With all the recent rain, the grass is back with a vengeance. We have a lot of grass clippings going into our home-made compost heap at this time of year. Our compost heap is made of wooden slats with gaps between to enable bumblebees, nesting insects, beetles, grass snakes and slow worms to enter and exit. We cut a hole in the bottom of the lowest slat about the size of a house brick so that hedgehogs can come and go as they please, but also it makes it much easier to pull out the well-composted matter from the bottom of the bin. With such a warm October, many reptiles will be seeking shelter to ‘brumate’ (their version of hibernation when the metabolism slows right down).
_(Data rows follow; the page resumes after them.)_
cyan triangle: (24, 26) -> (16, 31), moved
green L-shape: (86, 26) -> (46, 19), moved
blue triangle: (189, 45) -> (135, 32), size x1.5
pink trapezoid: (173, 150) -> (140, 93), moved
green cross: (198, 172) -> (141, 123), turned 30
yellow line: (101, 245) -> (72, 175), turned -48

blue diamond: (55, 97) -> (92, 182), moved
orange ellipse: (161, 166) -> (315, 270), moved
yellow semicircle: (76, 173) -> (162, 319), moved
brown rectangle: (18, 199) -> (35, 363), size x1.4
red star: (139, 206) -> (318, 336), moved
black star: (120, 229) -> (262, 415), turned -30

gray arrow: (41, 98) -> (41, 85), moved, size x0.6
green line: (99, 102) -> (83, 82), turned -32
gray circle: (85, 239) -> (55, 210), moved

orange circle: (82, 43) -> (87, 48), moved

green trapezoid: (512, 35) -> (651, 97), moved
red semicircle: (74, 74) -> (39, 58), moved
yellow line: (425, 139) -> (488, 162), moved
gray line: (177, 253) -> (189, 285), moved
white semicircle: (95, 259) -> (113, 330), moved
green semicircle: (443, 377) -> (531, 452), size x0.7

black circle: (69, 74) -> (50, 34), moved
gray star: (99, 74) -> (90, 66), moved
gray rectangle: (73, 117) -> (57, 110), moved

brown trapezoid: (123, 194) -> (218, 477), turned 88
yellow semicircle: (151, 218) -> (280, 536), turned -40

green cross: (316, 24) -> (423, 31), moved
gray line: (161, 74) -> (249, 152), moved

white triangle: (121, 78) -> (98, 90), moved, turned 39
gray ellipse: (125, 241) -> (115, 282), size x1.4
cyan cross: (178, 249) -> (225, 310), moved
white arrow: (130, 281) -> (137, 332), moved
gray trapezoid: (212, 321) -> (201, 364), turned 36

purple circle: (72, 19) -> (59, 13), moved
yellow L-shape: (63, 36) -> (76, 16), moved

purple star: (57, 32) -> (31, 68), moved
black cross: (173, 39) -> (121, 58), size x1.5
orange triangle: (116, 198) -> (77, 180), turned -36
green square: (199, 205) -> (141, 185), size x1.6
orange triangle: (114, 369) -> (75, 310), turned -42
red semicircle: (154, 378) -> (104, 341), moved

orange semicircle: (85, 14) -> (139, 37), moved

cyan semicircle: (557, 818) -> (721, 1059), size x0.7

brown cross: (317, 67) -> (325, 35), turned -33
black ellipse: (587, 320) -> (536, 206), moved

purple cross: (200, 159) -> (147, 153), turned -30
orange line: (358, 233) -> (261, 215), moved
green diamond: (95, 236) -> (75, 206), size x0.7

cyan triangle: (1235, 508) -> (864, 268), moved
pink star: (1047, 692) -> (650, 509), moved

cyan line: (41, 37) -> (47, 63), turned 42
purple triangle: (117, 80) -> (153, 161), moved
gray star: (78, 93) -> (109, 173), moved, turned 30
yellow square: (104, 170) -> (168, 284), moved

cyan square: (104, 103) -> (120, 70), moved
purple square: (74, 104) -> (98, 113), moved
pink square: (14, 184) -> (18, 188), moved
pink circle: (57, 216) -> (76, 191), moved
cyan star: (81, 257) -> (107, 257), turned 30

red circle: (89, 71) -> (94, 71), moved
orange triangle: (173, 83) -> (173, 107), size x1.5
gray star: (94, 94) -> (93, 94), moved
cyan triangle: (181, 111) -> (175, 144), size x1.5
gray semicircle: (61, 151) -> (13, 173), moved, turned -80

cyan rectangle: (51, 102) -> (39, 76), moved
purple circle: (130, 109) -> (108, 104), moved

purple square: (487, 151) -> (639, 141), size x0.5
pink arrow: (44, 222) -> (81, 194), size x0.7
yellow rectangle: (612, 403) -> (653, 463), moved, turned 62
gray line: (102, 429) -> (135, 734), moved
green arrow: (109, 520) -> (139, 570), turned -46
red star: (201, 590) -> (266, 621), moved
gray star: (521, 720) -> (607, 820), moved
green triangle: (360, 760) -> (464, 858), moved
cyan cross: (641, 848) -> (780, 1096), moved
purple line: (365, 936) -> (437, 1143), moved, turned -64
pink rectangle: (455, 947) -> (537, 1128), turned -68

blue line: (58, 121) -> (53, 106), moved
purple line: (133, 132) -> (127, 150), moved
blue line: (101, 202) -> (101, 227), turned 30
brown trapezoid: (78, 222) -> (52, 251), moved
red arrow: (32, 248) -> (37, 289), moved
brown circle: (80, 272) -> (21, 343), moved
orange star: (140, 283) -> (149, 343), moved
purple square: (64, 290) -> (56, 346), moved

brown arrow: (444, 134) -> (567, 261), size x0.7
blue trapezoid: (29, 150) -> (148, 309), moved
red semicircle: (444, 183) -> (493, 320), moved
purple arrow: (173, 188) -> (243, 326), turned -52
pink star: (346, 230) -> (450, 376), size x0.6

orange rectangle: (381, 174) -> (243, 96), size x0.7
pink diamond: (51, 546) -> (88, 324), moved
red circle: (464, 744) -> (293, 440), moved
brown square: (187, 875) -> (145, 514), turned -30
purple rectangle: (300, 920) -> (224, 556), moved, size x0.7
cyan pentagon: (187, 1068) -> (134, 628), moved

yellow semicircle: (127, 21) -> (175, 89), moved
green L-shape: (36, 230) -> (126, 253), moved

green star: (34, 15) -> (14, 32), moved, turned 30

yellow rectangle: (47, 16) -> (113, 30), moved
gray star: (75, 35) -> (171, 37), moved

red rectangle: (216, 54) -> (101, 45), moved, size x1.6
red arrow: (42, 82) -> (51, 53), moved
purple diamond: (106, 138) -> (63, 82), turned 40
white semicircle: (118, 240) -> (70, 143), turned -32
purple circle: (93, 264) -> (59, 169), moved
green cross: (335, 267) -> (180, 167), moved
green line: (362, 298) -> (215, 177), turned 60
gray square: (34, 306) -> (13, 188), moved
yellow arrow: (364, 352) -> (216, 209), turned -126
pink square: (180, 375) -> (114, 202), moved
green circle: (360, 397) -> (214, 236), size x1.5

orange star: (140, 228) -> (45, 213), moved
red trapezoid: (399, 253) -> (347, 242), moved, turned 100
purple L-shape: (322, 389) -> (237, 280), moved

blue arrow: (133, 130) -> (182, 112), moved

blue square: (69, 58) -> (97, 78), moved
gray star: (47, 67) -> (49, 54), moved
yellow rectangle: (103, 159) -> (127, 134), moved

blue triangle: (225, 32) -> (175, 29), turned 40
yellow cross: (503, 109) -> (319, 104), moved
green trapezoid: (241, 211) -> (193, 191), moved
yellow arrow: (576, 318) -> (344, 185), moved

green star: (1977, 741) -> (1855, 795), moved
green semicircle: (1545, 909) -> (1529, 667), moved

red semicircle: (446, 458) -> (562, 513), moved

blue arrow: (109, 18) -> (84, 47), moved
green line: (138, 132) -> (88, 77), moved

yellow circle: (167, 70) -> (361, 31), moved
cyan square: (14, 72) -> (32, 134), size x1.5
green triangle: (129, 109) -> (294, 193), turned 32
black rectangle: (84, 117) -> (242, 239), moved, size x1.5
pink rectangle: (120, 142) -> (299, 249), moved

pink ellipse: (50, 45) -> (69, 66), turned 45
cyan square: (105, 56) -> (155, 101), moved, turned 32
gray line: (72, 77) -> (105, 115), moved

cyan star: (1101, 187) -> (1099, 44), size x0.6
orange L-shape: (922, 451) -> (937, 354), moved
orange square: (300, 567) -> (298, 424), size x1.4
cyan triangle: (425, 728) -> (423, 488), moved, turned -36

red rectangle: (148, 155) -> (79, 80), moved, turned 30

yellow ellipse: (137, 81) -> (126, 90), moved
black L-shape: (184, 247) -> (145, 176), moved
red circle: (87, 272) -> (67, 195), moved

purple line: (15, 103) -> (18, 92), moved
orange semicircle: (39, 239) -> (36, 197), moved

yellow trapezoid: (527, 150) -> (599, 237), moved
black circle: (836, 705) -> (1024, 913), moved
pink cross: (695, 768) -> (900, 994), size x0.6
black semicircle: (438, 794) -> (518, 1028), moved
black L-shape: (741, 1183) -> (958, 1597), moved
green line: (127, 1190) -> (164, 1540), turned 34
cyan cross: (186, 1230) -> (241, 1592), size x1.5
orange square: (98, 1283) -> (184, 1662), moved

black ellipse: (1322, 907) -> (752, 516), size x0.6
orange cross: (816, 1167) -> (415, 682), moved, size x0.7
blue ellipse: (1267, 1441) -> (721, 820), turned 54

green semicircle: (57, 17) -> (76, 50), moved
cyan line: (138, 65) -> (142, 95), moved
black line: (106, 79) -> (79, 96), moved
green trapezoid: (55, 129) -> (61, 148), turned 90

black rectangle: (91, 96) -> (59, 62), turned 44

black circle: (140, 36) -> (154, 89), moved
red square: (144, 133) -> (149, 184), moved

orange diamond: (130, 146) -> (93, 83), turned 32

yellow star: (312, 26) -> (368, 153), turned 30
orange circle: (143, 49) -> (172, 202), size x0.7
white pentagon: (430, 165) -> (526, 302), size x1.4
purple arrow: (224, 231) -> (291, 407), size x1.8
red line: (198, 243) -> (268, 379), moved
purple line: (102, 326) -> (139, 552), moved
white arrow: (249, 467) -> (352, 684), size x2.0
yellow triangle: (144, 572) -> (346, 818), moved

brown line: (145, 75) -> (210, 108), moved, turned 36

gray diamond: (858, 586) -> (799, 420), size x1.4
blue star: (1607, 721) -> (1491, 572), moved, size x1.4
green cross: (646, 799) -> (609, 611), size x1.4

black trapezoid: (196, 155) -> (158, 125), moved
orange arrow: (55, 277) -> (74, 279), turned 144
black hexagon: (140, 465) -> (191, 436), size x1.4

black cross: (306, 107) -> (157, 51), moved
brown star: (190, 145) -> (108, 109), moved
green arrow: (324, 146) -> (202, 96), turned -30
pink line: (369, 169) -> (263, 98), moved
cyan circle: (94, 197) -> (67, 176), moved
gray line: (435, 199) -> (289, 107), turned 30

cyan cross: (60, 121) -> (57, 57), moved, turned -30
Finally, there is something very satisfying about chopping things down to size with a decent pair of secateurs! One of the revelations of our pollinator garden over the last couple of years is how much honey bees, hoverflies and bumblebees all love raspberry flowers. The added bonus is the delicious organic fruit every summer which the kids love to pick themselves (straight into the mouth!) This time of year, the raspberry canes should be brutally cut back to about 3 ft above ground, then tied back. Biostretch is an environmentally-friendly plant tie which can be purchased from Amazon or other online retailers and is much better for the environment than plastic or rubber ties.
The unseasonably warm autumn weather is a great excuse to be out in the garden, quite literally ‘making hay whilst the sun shines’ (or composting it, in our case!) There’s something akin to wrapping Christmas presents in getting the crocus bulbs planned and planted for the next year. You know what’s inside but after the long wait under the tree, seeing them finally unwrapped from the soil is very special. It’s the anticipation which is half the fun.